Opening my copy of G. Becker’s Catalogi bibliothecarum antiqui to a random page, I find myself looking at the following entry (p.254):

126. Monasterium S. Vedasti Atrebatense = Arras. saec. XII.

Libri philosophice artis et auctores beati Vedasti hi sunt: 1. 2. duo Virgilii. – 3.4. duo Lucani. – 5. unus Oratius. – 6. Priscianus unus. – 7-9. Boetii III. – 10. Boetius in periermeniis Aristotelis. – 11. commentum in ysagogis Porfirii. – 12. item commentum periermeniarum Aristotelis de Greco in Latinum translatum. – 13. dialectica Augustini et decem predicamenta et Arator in uno volumine. – 14. item alius Arator et Prosper in uno volumine. – 15. liber rethoricorum Tulii Ciceronis, decem predicamenta Aristotelis in uno volumine. – 16. item decem predicamenta Arist. et commentum Boecii super ea. – 17. topica Tullii Ciceronis libri III. – 18. liber Euricii, liber Probi per versus, Boetius de musica, Aurelianus de laude musice discipline, versus Hubaldi ad Carolum imperatorem, Macrobius de sumnio Scipionis, divisio mathematice, Sedulius et Iuvencus in uno volumine. – 19. Terentius. – 20. ciclus Dionisii. – 21. glosarius et maior Donatus. – 22. somnium Scipionis. – 23. passionalis medicinalis libri IV. – 24. calculatio Albini. – 25. excerptum de metrica arte. – 26. item alius de eadem arte. Libri divini hi sunt: 27. Augustinus…

And it continues with a long list of libri divini, up to number 167.   Twenty-six non-patristic or biblical texts.

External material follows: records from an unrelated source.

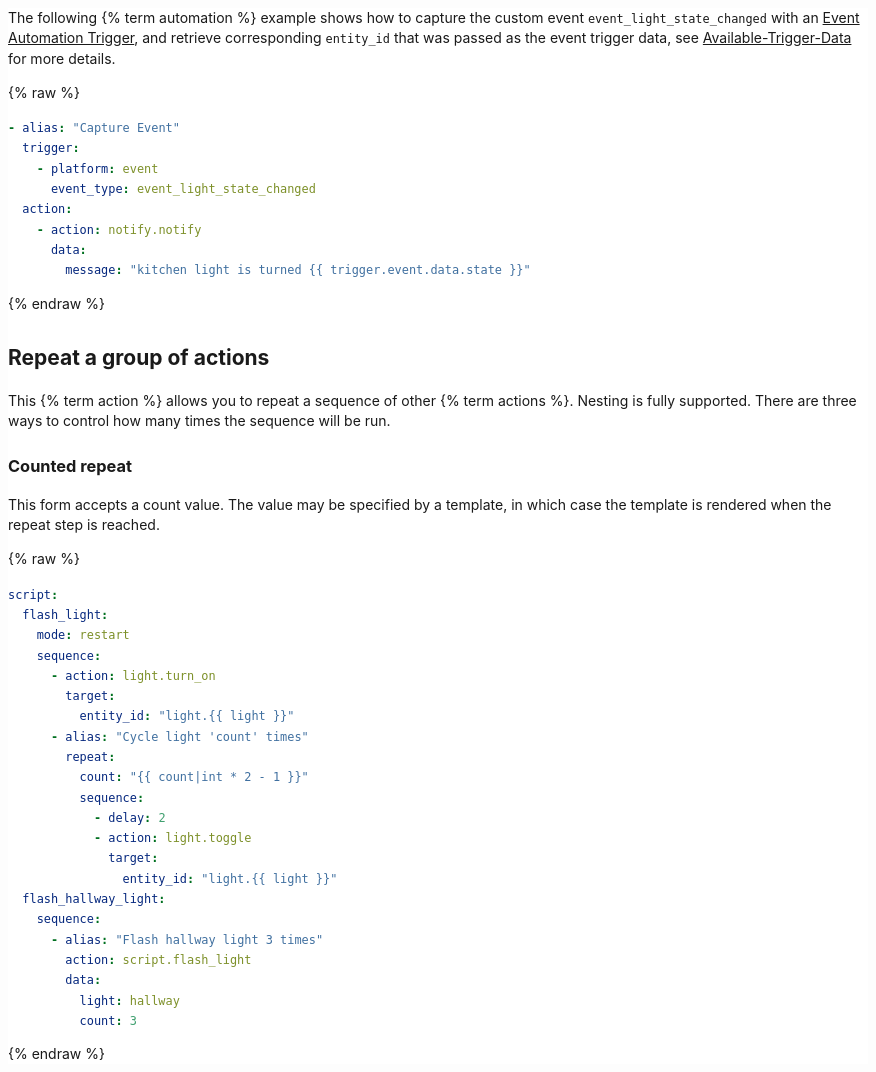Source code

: The following {% term automation %} example shows how to capture the custom event `event_light_state_changed` with an [Event Automation Trigger](/docs/automation/trigger#event-trigger), and retrieve corresponding `entity_id` that was passed as the event trigger data, see [Available-Trigger-Data](/docs/automation/templating/#available-trigger-data) for more details.

{% raw %}

```yaml
- alias: "Capture Event"
  trigger:
    - platform: event
      event_type: event_light_state_changed
  action:
    - action: notify.notify
      data:
        message: "kitchen light is turned {{ trigger.event.data.state }}"
```

{% endraw %}

## Repeat a group of actions

This {% term action %} allows you to repeat a sequence of other {% term actions %}. Nesting is fully supported.
There are three ways to control how many times the sequence will be run.

### Counted repeat

This form accepts a count value. The value may be specified by a template, in which case
the template is rendered when the repeat step is reached.

{% raw %}

```yaml
script:
  flash_light:
    mode: restart
    sequence:
      - action: light.turn_on
        target:
          entity_id: "light.{{ light }}"
      - alias: "Cycle light 'count' times"
        repeat:
          count: "{{ count|int * 2 - 1 }}"
          sequence:
            - delay: 2
            - action: light.toggle
              target:
                entity_id: "light.{{ light }}"
  flash_hallway_light:
    sequence:
      - alias: "Flash hallway light 3 times"
        action: script.flash_light
        data:
          light: hallway
          count: 3
```

{% endraw %}
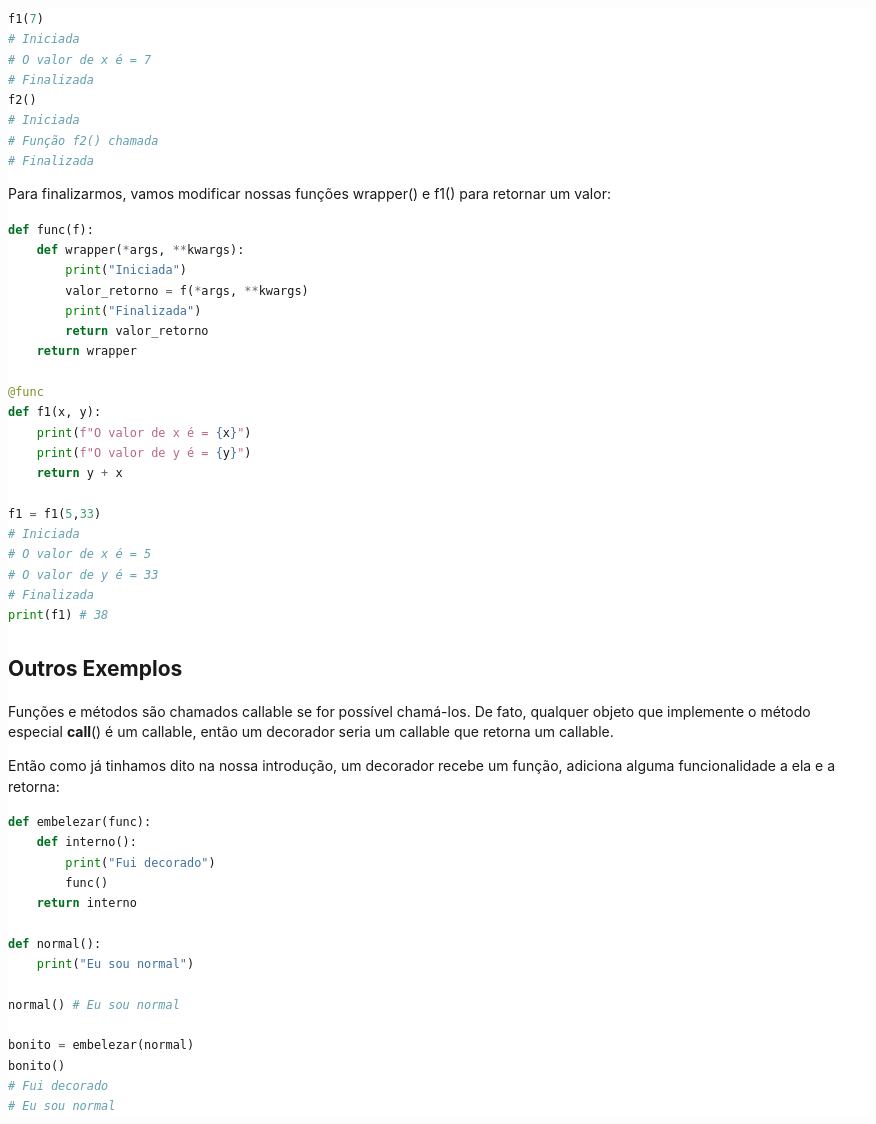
 ```python
f1(7)
# Iniciada
# O valor de x é = 7
# Finalizada
f2()
# Iniciada
# Função f2() chamada
# Finalizada
```

Para finalizarmos, vamos modificar nossas funções wrapper() e f1() para retornar um valor:

```python
def func(f):
    def wrapper(*args, **kwargs):
        print("Iniciada")
        valor_retorno = f(*args, **kwargs)
        print("Finalizada")
        return valor_retorno
    return wrapper

@func
def f1(x, y):
    print(f"O valor de x é = {x}")
    print(f"O valor de y é = {y}")
    return y + x

f1 = f1(5,33)
# Iniciada
# O valor de x é = 5
# O valor de y é = 33
# Finalizada
print(f1) # 38
```

## Outros Exemplos

Funções e métodos são chamados callable se for possível chamá-los. De fato, qualquer objeto que implemente o método especial **call**() é um callable, então um decorador seria um callable que retorna um callable.

Então como já tinhamos dito na nossa introdução, um decorador recebe um função, adiciona alguma funcionalidade a ela e a retorna:

```python
def embelezar(func):
    def interno():
        print("Fui decorado")
        func()
    return interno

def normal():
    print("Eu sou normal")

normal() # Eu sou normal

bonito = embelezar(normal)
bonito() 
# Fui decorado
# Eu sou normal
```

Behind the strange spellings are some familiar names.  Two volumes of Vergil; two of Lucan.  “Oratius” I did not know but must be Horace, while Priscian is a grammar.  Three volumes of Boethius follow, then another on Aristotle.  Number 11 is a commentary on the Isagogue of Porphyry, followed by a commentary on the Peri Hermenias or De interpretatione which the cataloguer seems to realise is a translation from Greek into Latin.  Cicero is then well represented; and there are two copies of the Dream of Scipio, quoted by Macrobius and thereby preserved from Cicero’s De republica.

It’s not always clear which text is meant.  The monkish cataloguer had no list of works at his disposal, which he could consult in cases of uncertainty.  All he could do was read the rubrics at the head of each book and transcribe the sometimes corrupted entries. 

It’s an interesting game, to look at these entries and try to puzzle out what they mean.   I commend it to everyone.